Tenía unas manos muy bonitas y me dijo que le apasionaba el arte y que iba a unos cursos nocturnos en la Universidad de Nueva York.

—Pero ¿por qué trabaja? —le dije—. ¿No le resulta enojoso?

—Como todas las mujeres norteamericanas, trabajo para ser libre ——me contestó—. Trabajamos de día y estudiamos de noche. Así no dependemos de nuestras familias y nos preparamos para la vida. La mujer norteamericana siente una gran necesidad de independencia. Por eso intentamos valernos por nosotras mismas desde muy jóvenes. Es tan agradable sentirse libre e independiente…

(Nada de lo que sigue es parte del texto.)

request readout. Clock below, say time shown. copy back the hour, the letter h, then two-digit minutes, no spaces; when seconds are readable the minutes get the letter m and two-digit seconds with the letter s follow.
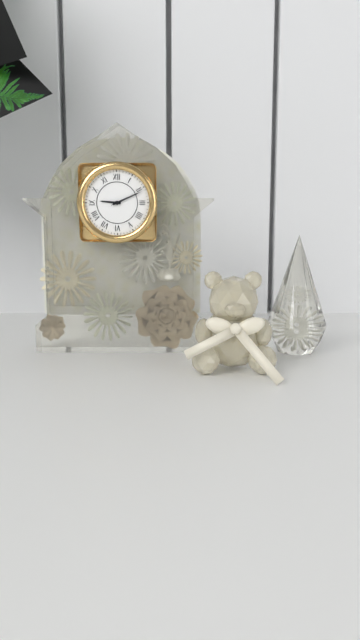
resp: 9h11
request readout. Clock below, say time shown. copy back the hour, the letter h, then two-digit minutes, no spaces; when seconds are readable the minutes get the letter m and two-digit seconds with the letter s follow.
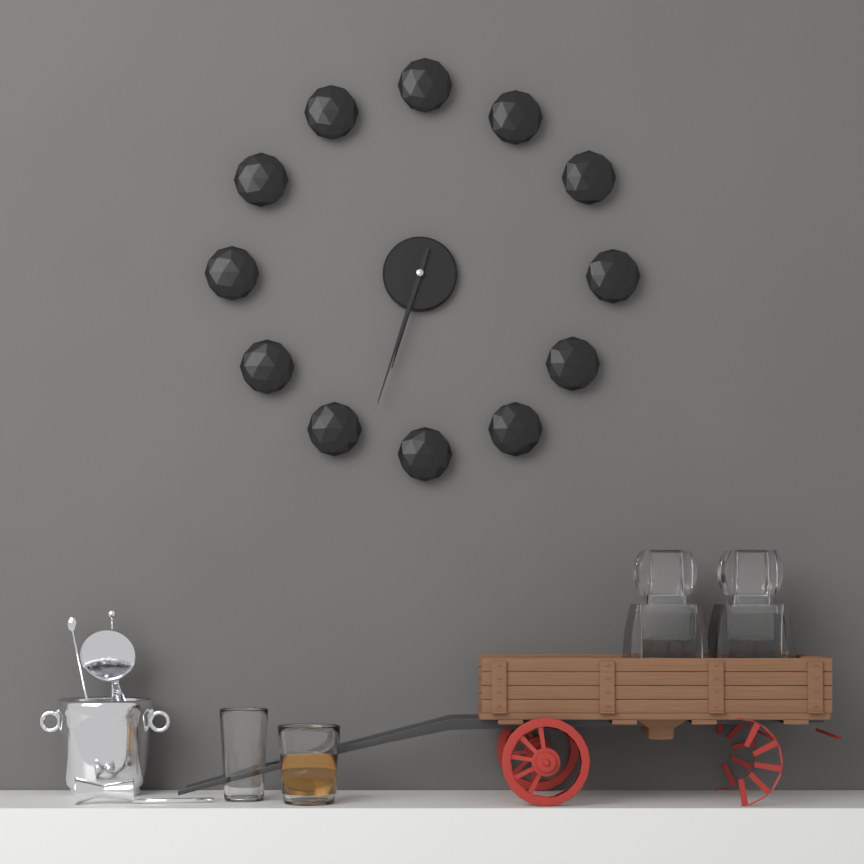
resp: 6h33
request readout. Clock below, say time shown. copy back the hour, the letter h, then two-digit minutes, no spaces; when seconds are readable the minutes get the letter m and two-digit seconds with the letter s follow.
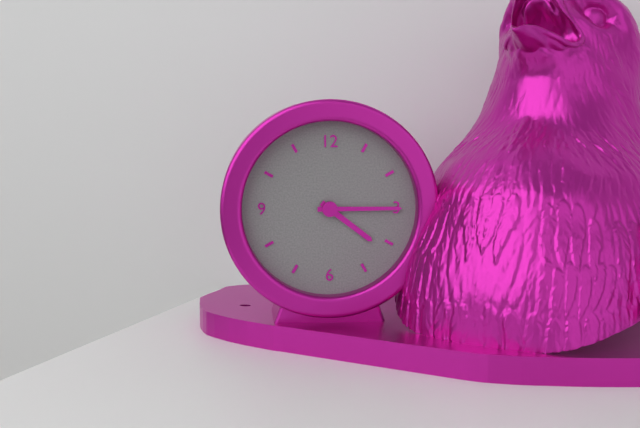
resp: 4h15
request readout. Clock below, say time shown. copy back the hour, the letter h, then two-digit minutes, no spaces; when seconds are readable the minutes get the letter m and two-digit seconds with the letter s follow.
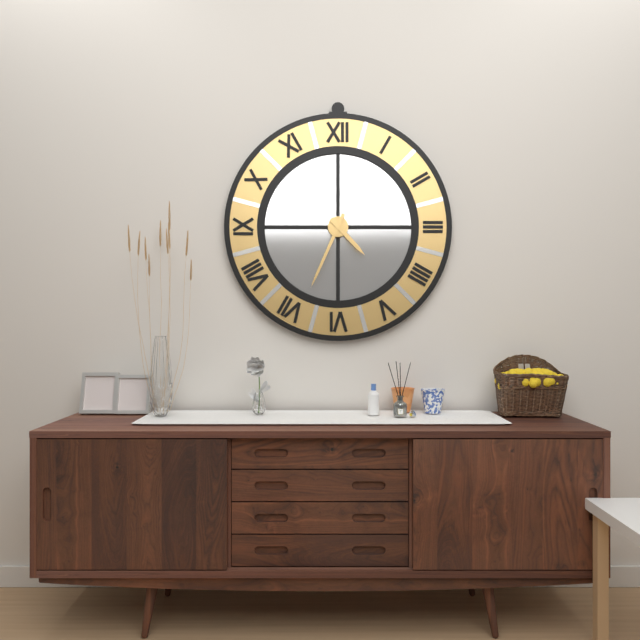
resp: 4h34
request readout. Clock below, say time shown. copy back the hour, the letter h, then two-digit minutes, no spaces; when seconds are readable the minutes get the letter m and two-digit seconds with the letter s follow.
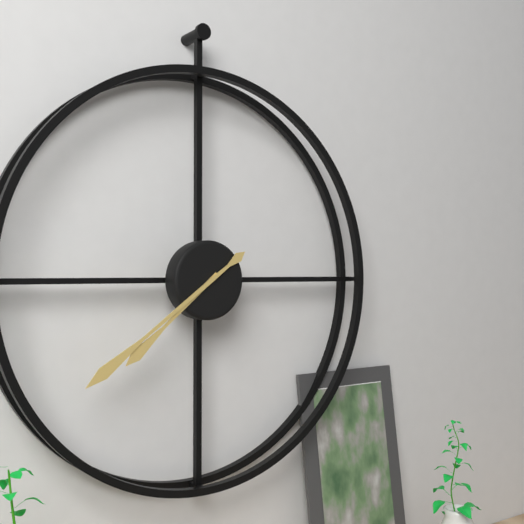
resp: 7h39
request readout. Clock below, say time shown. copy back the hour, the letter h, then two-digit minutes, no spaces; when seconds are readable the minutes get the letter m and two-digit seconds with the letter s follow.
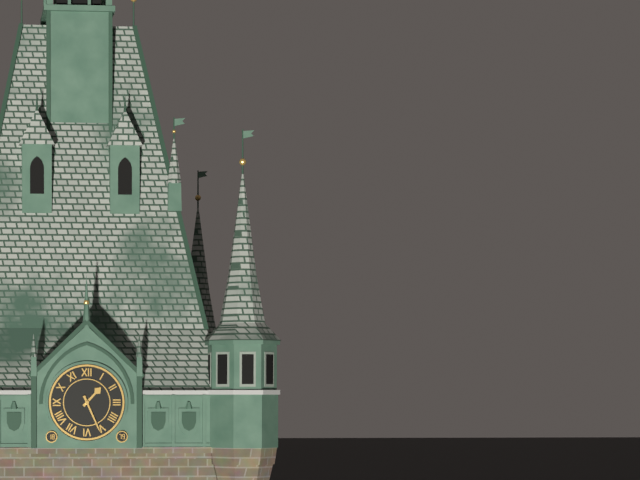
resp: 1h26
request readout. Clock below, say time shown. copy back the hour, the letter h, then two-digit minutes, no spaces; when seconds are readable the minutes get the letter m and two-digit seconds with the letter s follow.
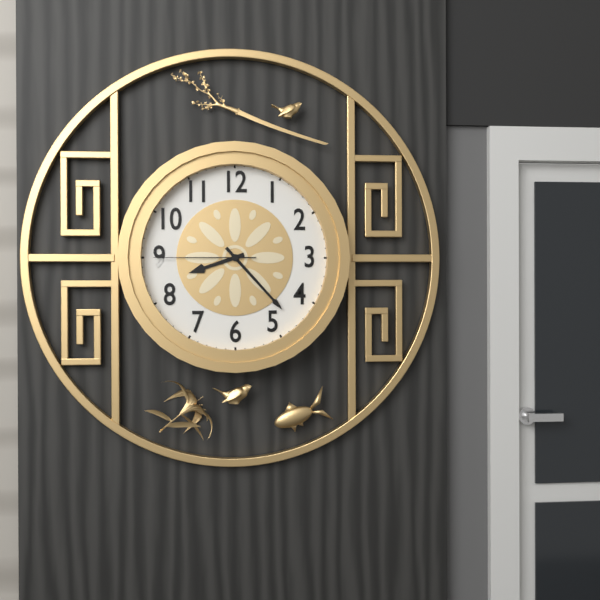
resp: 8h23m45s
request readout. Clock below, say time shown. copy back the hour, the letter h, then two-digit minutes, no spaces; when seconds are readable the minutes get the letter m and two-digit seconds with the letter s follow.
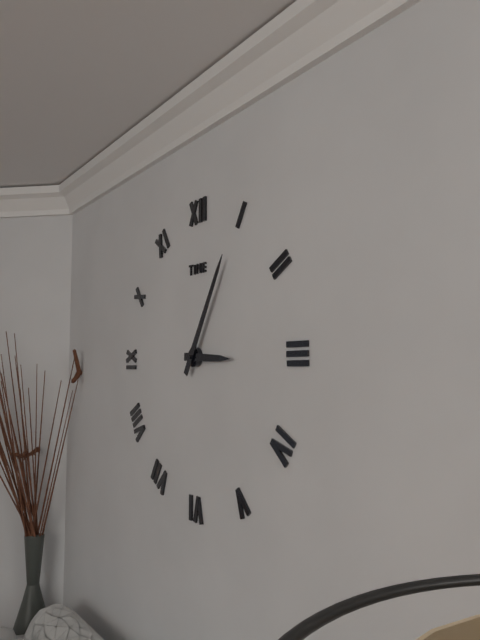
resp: 3h05
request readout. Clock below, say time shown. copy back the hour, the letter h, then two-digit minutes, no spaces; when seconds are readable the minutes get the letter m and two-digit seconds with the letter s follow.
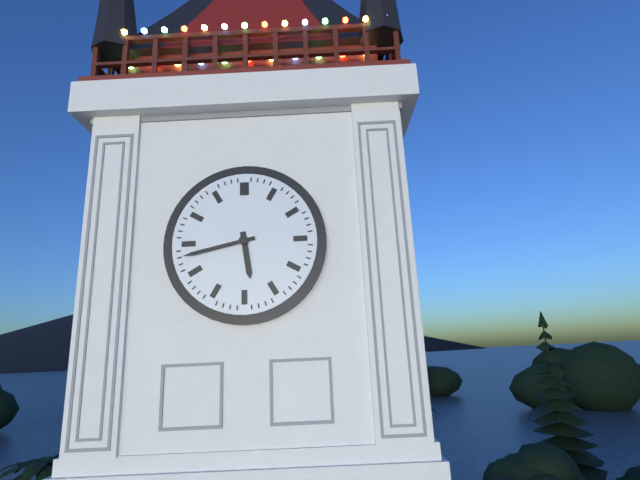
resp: 5h43
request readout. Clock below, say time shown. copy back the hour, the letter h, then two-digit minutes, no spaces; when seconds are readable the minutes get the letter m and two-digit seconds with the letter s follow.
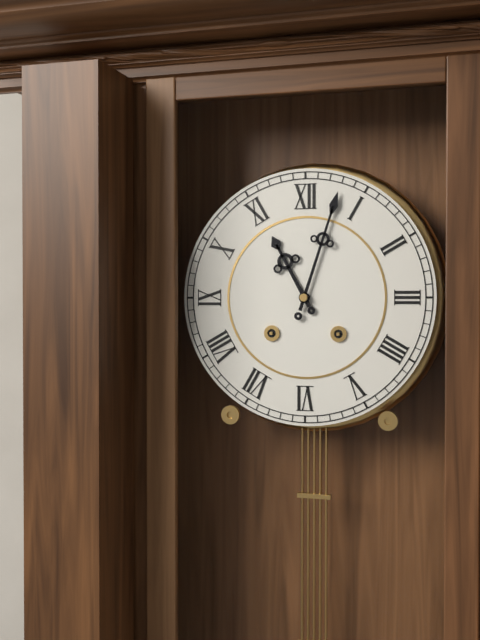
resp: 11h03
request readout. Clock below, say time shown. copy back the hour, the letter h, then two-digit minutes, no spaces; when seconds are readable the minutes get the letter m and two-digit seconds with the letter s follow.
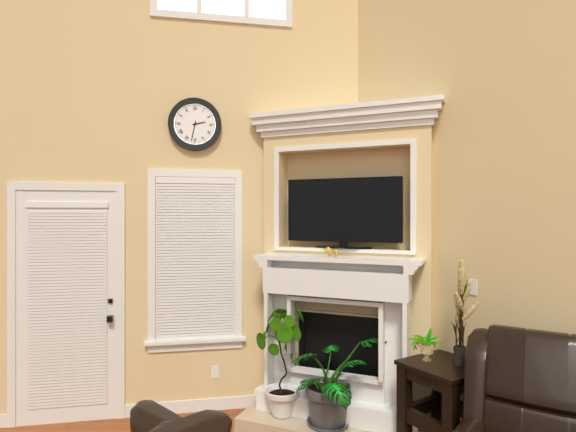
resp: 2h32
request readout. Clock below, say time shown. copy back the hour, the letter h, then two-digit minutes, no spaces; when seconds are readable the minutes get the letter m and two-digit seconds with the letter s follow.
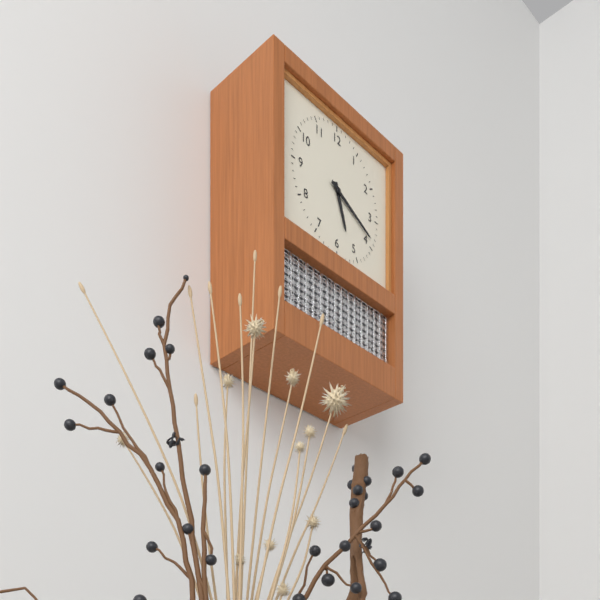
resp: 5h19
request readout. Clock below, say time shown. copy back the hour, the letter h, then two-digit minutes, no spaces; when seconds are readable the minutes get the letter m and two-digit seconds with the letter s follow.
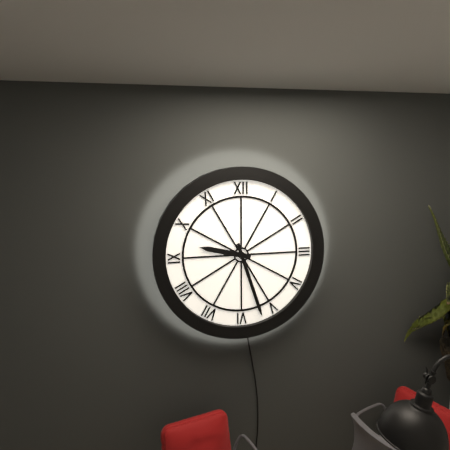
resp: 9h27
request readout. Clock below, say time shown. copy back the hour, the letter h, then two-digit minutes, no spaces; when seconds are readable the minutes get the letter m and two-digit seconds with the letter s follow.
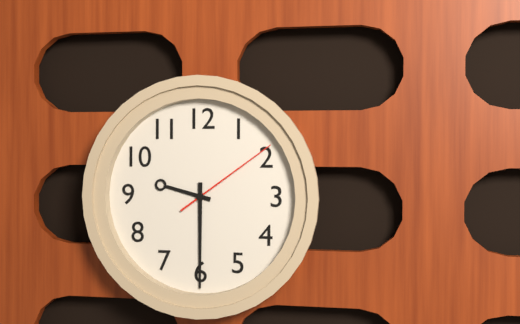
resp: 9h30m09s
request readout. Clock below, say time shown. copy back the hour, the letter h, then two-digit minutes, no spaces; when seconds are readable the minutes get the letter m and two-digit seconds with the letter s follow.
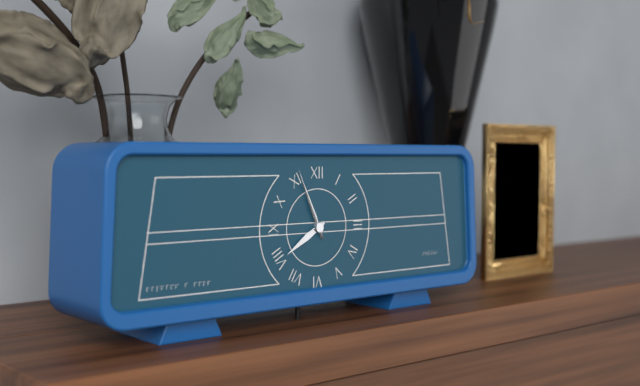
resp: 7h56
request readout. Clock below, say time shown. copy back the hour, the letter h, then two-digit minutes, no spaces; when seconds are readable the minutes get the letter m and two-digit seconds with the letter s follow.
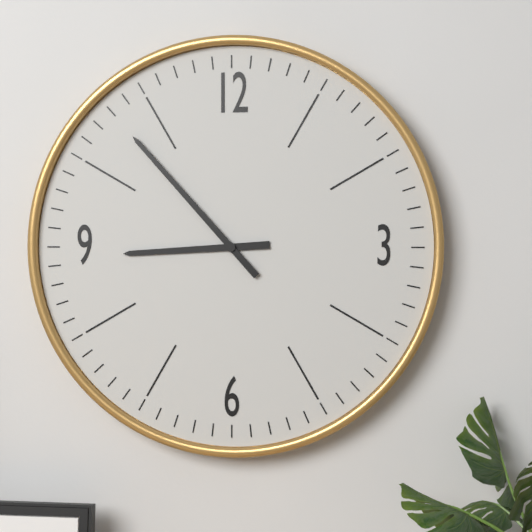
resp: 8h53
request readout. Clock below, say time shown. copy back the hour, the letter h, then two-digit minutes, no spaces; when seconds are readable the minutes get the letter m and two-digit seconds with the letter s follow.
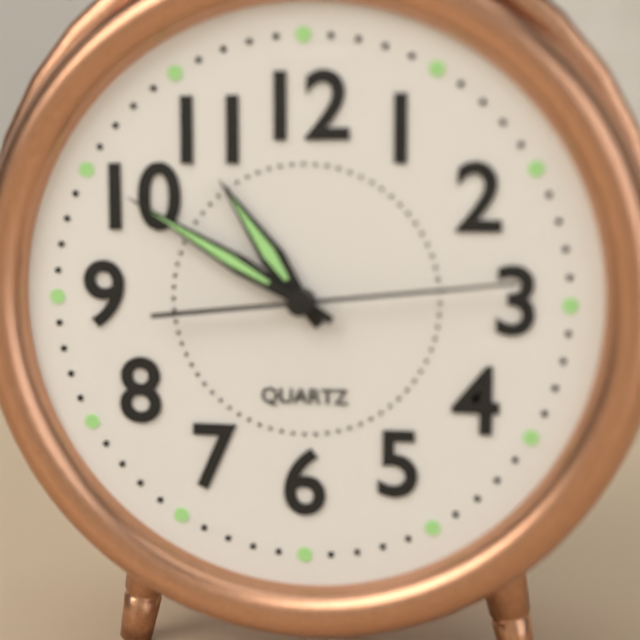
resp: 10h50m14s
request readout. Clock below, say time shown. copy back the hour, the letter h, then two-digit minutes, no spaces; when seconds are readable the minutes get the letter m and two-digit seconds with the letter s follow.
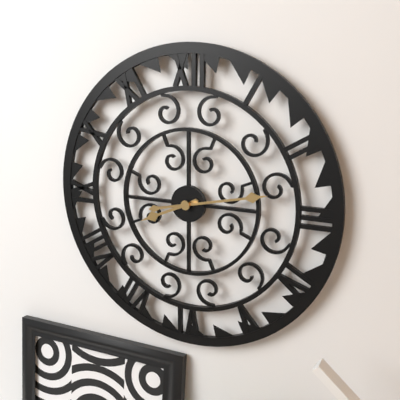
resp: 8h13
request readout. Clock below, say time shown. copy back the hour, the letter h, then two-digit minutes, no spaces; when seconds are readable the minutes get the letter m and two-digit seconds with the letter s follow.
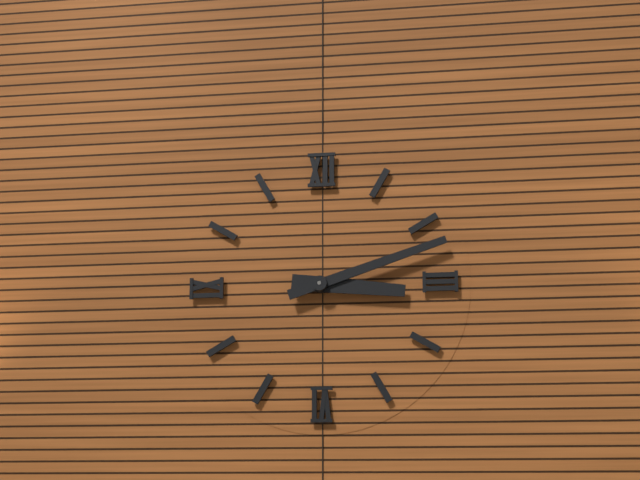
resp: 3h12
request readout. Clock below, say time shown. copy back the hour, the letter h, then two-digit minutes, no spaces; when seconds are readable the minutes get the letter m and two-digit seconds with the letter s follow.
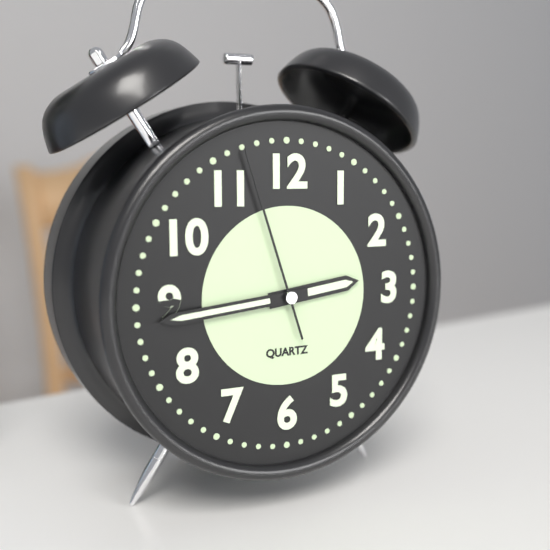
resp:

—No se puede ser libre e independiente trabajando.

—Por supuesto que sí —aseguró moviendo la cabeza.

Nos paseamos por la ciudad. Me enseñó los grandes teatros, la Ópera, la Biblioteca Municipal, sin dejar de preguntarme todo el rato por París y Francia.

A mi regreso, volví a ver al señor Searls y le di las gracias a la vez que elogiaba a su secretaria. Me entregó un sobre.

—Tenga —dijo—. Para usted.

Abrí el sobre. Era un billete para el coche cama Pullman a Montreal.

Sonrió. Él parecía muy satisfecho. Yo estaba muy emocionado. No sabía qué decirle, de manera que me limité a darle un largo apretón de manos.

Los contrastes continuaban. Tras las camionetas bamboleantes de los campesinos de Tejas, iba a viajar en coche cama en uno de los trenes más bonitos del mundo.

Por la noche, me paseé por el inmenso vestíbulo de mármol de la Grand Central Station mientras esperaba la salida de mi tren Pullman. Era el 3 de octubre. Al día siguiente llegaría a Montreal, exactamente en la fecha que había previsto tres semanas antes en México.

Unos mozos negros con gorras rojas acarreaban lujosas maletas de piel en sus carretillas. Un silbido de la máquina diésel anunció la salida. Subí a mi vagón, entré en un compartimento climatizado y miré por la ventana, que no se abría. Nueva York se alejaba frente a mí en la noche salpicada de luces.